To compose his soft sculptures, Singh has worked with discarded cloth, fragments sent by his family and friends. The accumulation of fabric is joined by the inheritance of labor, knowledge, and care, as he learned to stitch by watching his mother and sisters in their home and learned to build sculptural forms by studying the mechanics at his father’s scooter repair workshop. Embedded in this genealogy of making, the artist has been critically attuned to forms of assemblage, where surface and form oscillate in unpredictable ways.
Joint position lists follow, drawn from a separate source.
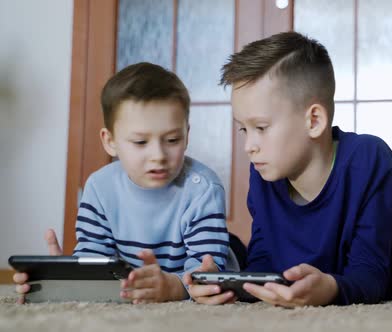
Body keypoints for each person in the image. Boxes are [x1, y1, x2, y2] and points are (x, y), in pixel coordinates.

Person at [185, 31, 392, 307]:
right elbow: (263, 262)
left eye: (261, 128)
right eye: (244, 129)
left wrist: (330, 288)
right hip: (334, 263)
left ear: (314, 120)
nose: (249, 145)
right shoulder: (264, 170)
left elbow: (371, 279)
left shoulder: (370, 160)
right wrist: (226, 285)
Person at [13, 62, 238, 304]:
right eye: (141, 142)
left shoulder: (203, 189)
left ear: (187, 135)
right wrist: (65, 277)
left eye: (172, 139)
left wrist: (174, 287)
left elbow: (206, 271)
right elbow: (95, 254)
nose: (158, 155)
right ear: (110, 141)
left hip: (210, 257)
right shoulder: (100, 188)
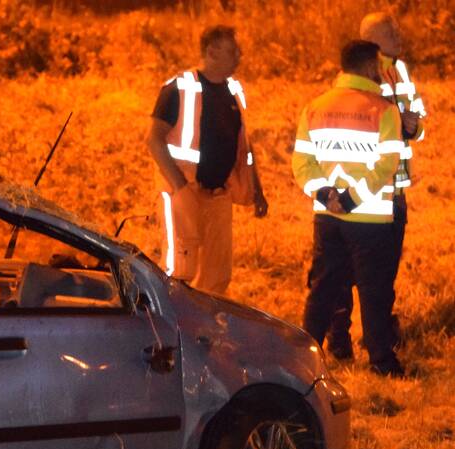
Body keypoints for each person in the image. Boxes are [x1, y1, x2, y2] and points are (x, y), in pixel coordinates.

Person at [293, 40, 405, 377]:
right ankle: (382, 362)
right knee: (374, 290)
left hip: (328, 216)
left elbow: (302, 162)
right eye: (378, 65)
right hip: (370, 217)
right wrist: (352, 199)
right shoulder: (384, 110)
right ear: (369, 66)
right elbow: (386, 165)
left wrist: (326, 194)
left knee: (323, 288)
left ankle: (303, 357)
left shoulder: (315, 107)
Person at [324, 12, 426, 360]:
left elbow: (417, 121)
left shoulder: (401, 71)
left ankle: (379, 334)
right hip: (357, 193)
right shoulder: (355, 75)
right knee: (344, 272)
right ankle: (340, 336)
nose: (399, 35)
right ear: (372, 39)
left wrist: (413, 126)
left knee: (384, 273)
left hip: (394, 190)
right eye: (391, 31)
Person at [147, 25, 268, 296]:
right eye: (233, 50)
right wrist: (180, 187)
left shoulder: (234, 90)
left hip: (219, 195)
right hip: (183, 191)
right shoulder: (179, 88)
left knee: (217, 275)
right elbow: (154, 140)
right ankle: (170, 320)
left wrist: (257, 190)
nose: (239, 56)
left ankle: (205, 322)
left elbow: (244, 146)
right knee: (180, 269)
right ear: (212, 52)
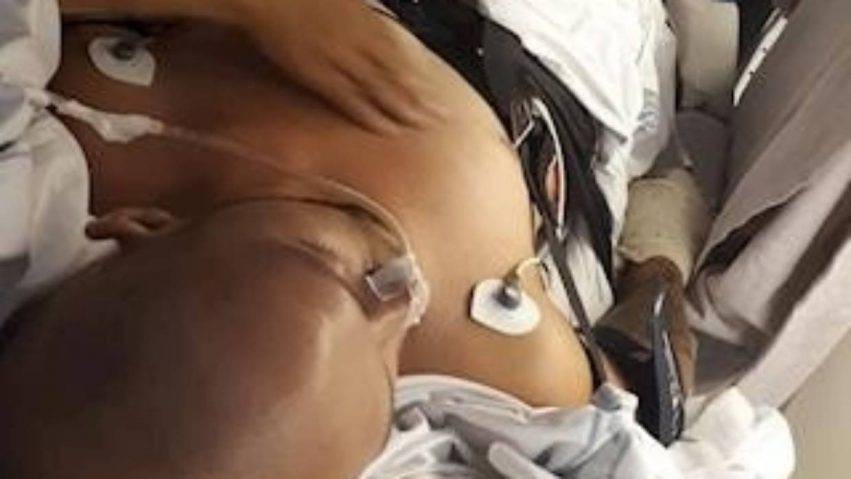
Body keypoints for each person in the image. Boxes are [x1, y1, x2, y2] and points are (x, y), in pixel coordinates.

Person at [0, 0, 699, 477]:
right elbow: (647, 357)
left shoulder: (82, 130)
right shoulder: (522, 372)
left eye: (322, 267)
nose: (398, 299)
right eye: (388, 380)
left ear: (137, 227)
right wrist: (659, 264)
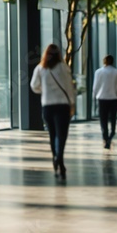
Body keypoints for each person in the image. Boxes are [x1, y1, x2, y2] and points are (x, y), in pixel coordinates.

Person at [30, 44, 76, 176]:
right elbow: (69, 88)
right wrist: (72, 104)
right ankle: (59, 159)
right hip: (63, 105)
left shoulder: (40, 68)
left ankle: (56, 158)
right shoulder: (64, 68)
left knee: (52, 134)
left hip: (47, 106)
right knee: (62, 135)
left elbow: (34, 86)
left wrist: (43, 91)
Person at [92, 54, 117, 150]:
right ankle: (111, 134)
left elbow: (95, 87)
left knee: (103, 120)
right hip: (113, 98)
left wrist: (94, 97)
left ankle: (105, 138)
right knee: (113, 119)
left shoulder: (98, 72)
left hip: (102, 98)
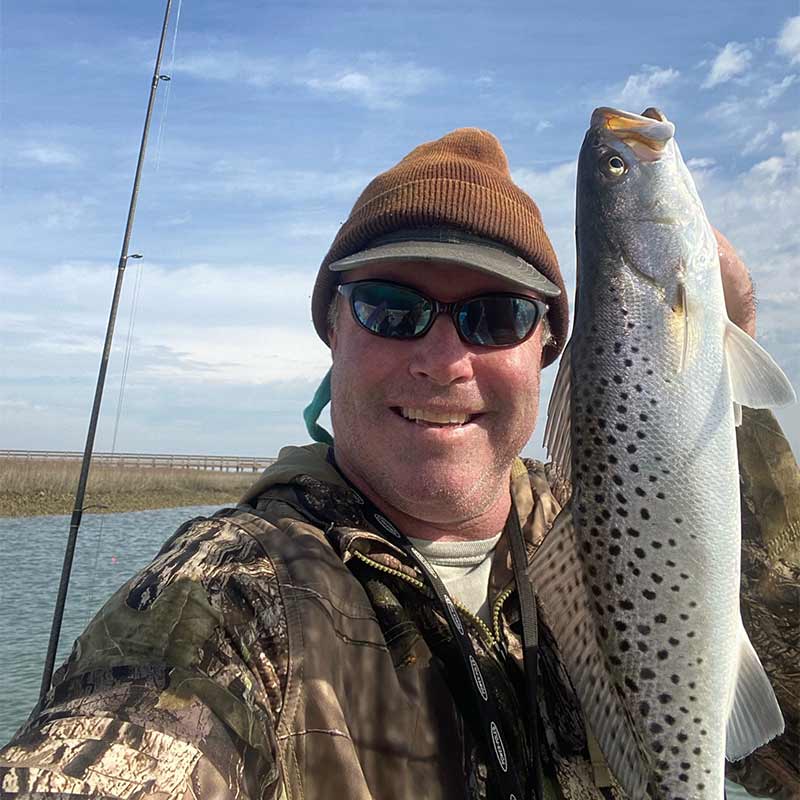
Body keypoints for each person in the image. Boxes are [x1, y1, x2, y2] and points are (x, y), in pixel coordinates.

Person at [1, 129, 797, 800]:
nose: (443, 359)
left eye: (494, 315)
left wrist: (725, 385)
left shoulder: (594, 525)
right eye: (392, 308)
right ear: (333, 332)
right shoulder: (227, 599)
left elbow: (779, 753)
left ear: (547, 349)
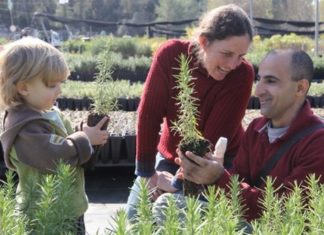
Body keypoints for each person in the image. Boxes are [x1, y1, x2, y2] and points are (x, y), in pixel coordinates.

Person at [154, 48, 324, 223]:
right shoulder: (256, 129)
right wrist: (199, 178)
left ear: (300, 88)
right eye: (259, 80)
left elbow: (286, 212)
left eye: (271, 81)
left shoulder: (317, 142)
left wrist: (218, 178)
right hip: (246, 221)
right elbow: (237, 184)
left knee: (168, 207)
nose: (258, 91)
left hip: (276, 226)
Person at [126, 4, 254, 219]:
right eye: (227, 54)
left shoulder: (242, 74)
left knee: (192, 220)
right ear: (204, 42)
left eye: (241, 55)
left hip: (217, 161)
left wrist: (174, 184)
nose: (233, 64)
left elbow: (210, 140)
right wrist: (149, 175)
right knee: (135, 216)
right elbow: (149, 115)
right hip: (169, 156)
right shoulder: (171, 55)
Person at [0, 37, 109, 234]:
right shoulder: (24, 127)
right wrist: (85, 138)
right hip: (46, 215)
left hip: (68, 208)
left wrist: (86, 136)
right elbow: (54, 156)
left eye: (60, 83)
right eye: (51, 85)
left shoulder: (49, 112)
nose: (59, 90)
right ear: (23, 87)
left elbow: (66, 141)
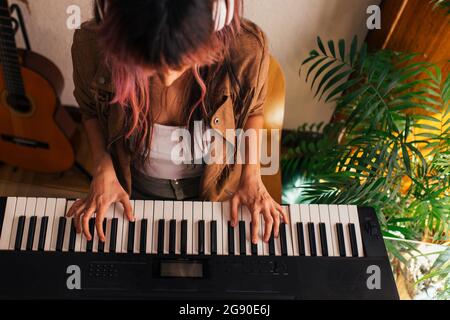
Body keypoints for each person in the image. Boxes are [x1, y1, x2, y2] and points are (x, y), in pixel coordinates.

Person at [68, 0, 287, 246]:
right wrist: (102, 168)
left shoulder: (248, 50)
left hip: (217, 195)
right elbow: (90, 111)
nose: (167, 77)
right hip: (131, 191)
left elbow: (253, 110)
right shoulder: (91, 45)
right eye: (150, 64)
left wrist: (252, 175)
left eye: (180, 63)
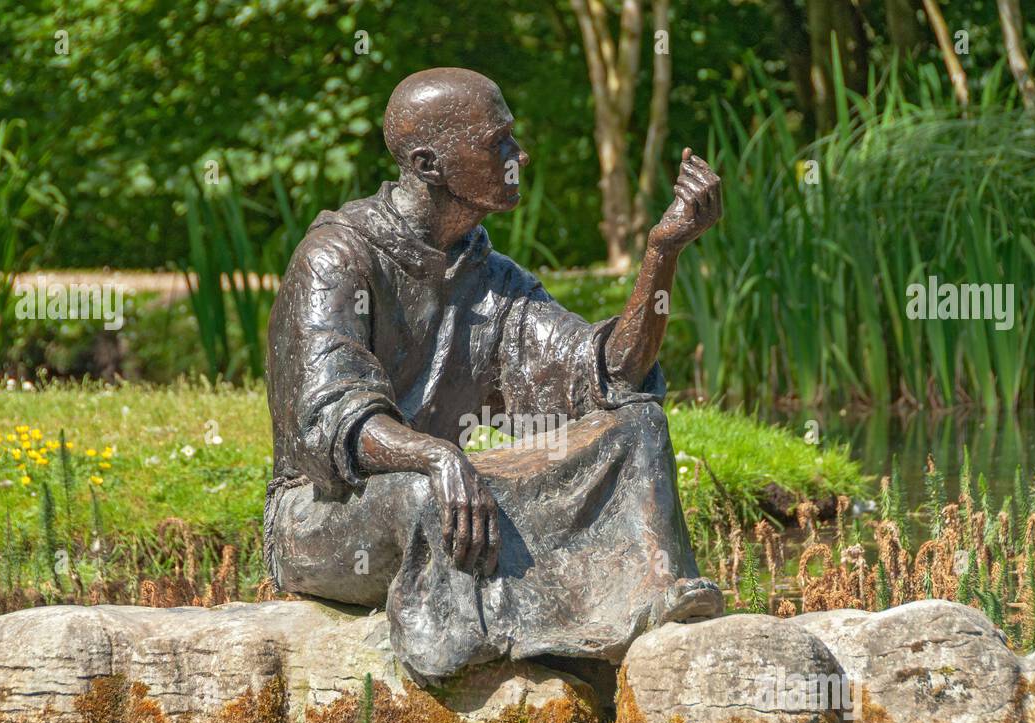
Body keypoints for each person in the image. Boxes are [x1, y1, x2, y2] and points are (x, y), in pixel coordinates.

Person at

As floral motifs migrate between different surfaces and forms, flowers appear in the titles of every work in this exhibition. Yet, like the stitch, they are not a stable category. Instead, flowers represent the complexity of being in this world: of beauty and of fragility. After all, the works engage directly with queer liberation movements across India, where images of joyful assembly are countered by threats of violence circulating through and beyond the internet. Singh’s sculptures absorb the wreckage: the spectacularization of minoritized bodies, the costs of visibility, and the intimacies that persist.
Against this, Singh proposes accumulation in a different register. Layers of material are gathered and stitched together, sometimes as a form of suppression, and other times as an opening. Dense articulations of piping and embroidery reveal tensions beneath the surface, of mourning lost solidarities and exposed intimacies. This friction is translated further using cinder block plinths upon which the works rest: the hard language of construction materials meeting the soft language of repair.
The stitch, in Singh’s hands, is never fully complete. It begins and begins again as a persistent form through which softness becomes, not the absence of resistance, but its selvage.